非专利文献2:J.Tao,Y.Kang and A.Li,“Prosodyconversion from neutral speech to emotional speech”,IEEE Trans.OnAudio,Speech and Language Processing,Vol.14,No.4,2006,pp.1145-1154,在此通过参考引入其整个内容。Non-Patent Document 2: J.Tao, Y.Kang and A.Li, "Prosodyconversion from neutral speech to emotional speech", IEEE Trans.OnAudio, Speech and Language Processing, Vol.14, No.4, 2006, pp.1145 -1154, the entire contents of which are hereby incorporated by reference.
发明内容 Contents of the invention
本发明正是鉴于上述现有技术中的问题而提出的,其目的在于提供不依赖于说话人的情感语音合成方法和装置,以便能够有效改善韵律和频谱转换的性能。The present invention is proposed in view of the above-mentioned problems in the prior art, and its purpose is to provide a speaker-independent emotional speech synthesis method and device, so as to effectively improve the performance of prosody and spectrum conversion.

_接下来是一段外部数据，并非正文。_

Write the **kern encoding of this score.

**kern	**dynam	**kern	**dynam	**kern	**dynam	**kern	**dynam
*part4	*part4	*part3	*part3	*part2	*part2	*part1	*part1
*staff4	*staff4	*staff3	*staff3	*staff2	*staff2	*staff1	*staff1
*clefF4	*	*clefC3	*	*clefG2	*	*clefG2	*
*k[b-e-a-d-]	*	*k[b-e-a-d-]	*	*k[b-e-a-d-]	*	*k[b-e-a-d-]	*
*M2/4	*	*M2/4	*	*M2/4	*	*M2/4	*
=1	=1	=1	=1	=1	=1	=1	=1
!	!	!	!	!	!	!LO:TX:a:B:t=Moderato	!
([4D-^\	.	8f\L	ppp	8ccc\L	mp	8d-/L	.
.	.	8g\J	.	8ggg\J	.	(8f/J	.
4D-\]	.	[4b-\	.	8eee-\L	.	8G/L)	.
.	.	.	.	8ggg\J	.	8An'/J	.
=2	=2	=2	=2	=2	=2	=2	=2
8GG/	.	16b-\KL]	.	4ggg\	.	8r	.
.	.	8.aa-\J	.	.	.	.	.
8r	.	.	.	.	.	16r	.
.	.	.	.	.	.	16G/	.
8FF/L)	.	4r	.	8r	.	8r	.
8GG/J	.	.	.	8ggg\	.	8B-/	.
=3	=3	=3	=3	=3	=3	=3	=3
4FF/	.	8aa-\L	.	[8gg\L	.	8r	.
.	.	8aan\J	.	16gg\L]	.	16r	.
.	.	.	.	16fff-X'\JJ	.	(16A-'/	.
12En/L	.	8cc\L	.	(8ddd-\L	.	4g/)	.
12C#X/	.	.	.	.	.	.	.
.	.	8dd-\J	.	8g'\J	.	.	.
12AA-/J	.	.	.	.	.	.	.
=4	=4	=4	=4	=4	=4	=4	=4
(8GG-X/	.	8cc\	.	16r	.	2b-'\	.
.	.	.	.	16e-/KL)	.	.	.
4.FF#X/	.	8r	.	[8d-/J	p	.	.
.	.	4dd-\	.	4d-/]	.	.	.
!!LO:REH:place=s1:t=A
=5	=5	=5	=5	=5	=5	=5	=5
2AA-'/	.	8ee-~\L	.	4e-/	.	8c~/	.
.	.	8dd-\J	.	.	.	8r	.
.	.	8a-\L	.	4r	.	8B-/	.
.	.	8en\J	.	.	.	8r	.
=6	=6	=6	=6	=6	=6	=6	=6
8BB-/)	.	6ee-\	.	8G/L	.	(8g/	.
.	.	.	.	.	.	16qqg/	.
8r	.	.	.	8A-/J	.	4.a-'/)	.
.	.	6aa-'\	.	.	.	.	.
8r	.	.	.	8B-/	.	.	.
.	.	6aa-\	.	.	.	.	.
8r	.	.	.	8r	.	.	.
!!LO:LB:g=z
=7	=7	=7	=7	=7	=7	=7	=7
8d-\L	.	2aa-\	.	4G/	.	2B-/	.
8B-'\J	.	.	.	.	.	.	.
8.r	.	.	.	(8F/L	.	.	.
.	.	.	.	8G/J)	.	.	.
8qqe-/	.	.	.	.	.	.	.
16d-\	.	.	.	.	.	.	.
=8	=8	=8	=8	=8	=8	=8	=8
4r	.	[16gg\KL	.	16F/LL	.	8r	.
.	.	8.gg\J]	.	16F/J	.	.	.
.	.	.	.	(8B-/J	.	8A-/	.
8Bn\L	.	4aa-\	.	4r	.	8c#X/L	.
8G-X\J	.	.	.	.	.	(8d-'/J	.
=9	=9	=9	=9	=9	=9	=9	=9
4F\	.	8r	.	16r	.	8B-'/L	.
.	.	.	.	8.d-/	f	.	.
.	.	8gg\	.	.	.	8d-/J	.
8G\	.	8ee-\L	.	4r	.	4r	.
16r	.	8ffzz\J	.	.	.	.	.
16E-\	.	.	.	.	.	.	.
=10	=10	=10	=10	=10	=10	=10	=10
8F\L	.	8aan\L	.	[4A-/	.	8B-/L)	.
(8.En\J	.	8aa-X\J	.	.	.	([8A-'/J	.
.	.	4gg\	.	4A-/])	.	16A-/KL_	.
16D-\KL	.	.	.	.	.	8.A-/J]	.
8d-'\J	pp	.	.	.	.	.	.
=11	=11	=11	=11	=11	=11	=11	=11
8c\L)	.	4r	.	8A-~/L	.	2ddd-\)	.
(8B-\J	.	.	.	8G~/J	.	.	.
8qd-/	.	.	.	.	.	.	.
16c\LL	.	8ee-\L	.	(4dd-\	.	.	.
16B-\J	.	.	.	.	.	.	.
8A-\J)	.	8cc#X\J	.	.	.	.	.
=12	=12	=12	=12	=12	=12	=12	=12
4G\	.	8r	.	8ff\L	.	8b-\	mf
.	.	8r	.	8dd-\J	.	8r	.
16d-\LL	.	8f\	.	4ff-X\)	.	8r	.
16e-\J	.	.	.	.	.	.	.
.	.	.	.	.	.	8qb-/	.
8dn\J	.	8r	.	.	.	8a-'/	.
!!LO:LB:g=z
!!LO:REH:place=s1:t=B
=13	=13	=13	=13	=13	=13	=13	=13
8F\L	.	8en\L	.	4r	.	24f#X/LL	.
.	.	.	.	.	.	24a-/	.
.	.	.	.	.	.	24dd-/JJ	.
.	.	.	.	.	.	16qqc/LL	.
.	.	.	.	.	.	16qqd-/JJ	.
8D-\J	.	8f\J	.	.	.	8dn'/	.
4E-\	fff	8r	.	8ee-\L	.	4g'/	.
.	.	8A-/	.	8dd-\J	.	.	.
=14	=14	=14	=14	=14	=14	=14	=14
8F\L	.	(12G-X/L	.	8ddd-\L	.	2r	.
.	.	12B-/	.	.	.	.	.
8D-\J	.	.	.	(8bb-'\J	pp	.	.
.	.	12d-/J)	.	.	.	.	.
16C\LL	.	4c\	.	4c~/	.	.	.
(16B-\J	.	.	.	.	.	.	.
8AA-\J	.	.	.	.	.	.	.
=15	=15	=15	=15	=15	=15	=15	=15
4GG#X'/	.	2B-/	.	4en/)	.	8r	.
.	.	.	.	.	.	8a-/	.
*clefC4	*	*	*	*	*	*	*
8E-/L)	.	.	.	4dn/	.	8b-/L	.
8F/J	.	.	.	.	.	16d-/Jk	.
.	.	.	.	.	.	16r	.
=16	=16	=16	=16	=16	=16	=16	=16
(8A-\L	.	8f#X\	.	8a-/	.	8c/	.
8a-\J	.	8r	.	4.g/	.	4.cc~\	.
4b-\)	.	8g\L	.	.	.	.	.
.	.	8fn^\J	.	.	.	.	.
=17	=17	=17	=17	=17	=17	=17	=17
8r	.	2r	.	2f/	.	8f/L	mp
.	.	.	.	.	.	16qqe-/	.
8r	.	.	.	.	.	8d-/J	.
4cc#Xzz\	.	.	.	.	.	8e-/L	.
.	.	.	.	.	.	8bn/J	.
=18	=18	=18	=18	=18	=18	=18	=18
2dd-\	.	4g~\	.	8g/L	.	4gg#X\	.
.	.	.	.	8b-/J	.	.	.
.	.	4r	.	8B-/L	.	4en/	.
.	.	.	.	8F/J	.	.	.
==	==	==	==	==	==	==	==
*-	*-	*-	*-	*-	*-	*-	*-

根据本发明的一个方面,提供了一种情感语音合成方法,包括以下步骤:输入文本句;利用由第一说话人的中立语音库训练获得的中立特征模型,预测上述文本句在上述第一说话人的第一特征空间中的中立特征向量;利用由上述中立语音库和第二说话人的平行语音库训练获得的说话人规整模型,将上述中立特征向量变换为上述第二说话人的第二特征空间中的规整中立特征向量;利用由上述平行语音库训练获得的情感转换模型,将上述规整中立特征向量转换为上述第二特征空间中的规整情感特征向量;利用上述说话人规整模型,将上述规整情感特征向量逆变换为上述第一特征空间中的情感特征向量;以及利用上述第一特征空间中的情感特征向量合成出第一说话人的情感语音。According to one aspect of the present invention, a method for emotional speech synthesis is provided, comprising the steps of: inputting a text sentence; utilizing the neutral feature model obtained by training the neutral speech bank of the first speaker, predicting that the above text sentence will be used in the above-mentioned first speech The neutral feature vector in the first feature space of the person; using the speaker regularization model obtained from the training of the above-mentioned neutral speech database and the parallel speech database of the second speaker, the above-mentioned neutral feature vector is transformed into the above-mentioned second speaker’s second Regular neutral feature vectors in the feature space; using the emotional conversion model obtained from the above-mentioned parallel speech library training, the above-mentioned regular neutral feature vectors are converted into regular emotional feature vectors in the second feature space; using the above-mentioned speaker regularization model, the Inversely transforming the regularized emotional feature vectors into emotional feature vectors in the first feature space; and synthesizing the emotional voice of the first speaker by using the emotional feature vectors in the first feature space.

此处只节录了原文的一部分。